I wear a mask and cover all those hurts like needles that keep pricking me through.
What an irony... How could a pair of lovers turn to become stranger,
or not even strangers since even the word hi we don't even say to each other when we meet.
It's just like two transparent human beings walking on the street.
We know so much of each other that it makes it so hard for people like me to not even care.
Maybe people around me would think I am still living in my dreams,
but many of the times it is hard to say I have totally let it go.
When the images of everything seems so real,
when you slow down every footsteps of life and start facing it.
Losing this relationship, I have questioned myself so many times about what's love,
what's true love when one did so much and yet was totally pushed aside at the end of the whole episode.
It's love the one that brings me up and puts me down when everything ends.
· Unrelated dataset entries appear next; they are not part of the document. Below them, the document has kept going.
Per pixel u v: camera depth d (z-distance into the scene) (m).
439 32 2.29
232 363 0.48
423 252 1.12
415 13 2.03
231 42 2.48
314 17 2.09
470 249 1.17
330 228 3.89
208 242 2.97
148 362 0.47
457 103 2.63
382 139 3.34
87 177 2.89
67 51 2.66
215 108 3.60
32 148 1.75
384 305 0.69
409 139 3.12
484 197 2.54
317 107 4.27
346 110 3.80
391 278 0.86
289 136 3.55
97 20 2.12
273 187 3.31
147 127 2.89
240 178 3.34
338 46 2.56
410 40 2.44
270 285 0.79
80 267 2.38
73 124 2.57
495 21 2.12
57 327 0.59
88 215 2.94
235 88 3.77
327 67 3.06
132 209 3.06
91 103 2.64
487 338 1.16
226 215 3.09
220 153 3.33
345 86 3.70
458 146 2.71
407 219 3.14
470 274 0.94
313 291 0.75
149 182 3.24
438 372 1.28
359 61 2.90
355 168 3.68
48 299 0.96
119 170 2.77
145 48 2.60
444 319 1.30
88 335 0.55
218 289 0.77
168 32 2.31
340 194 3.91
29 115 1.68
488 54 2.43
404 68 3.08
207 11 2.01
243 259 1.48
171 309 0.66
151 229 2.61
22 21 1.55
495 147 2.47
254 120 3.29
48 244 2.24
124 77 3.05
2 months from where it ends.
Everyday I pick up the broken pieces to fix it up so that I would appear strong again in everyone's eyes.
How to love again, when the condition of the heart is scarred with a big wound.
If ever I was given a choice again, I hope I had not fall in love so that we would not end up being strangers.
I hope I could cry like this girl, I hope I could tear, but now it is so painful that I could not tear no more.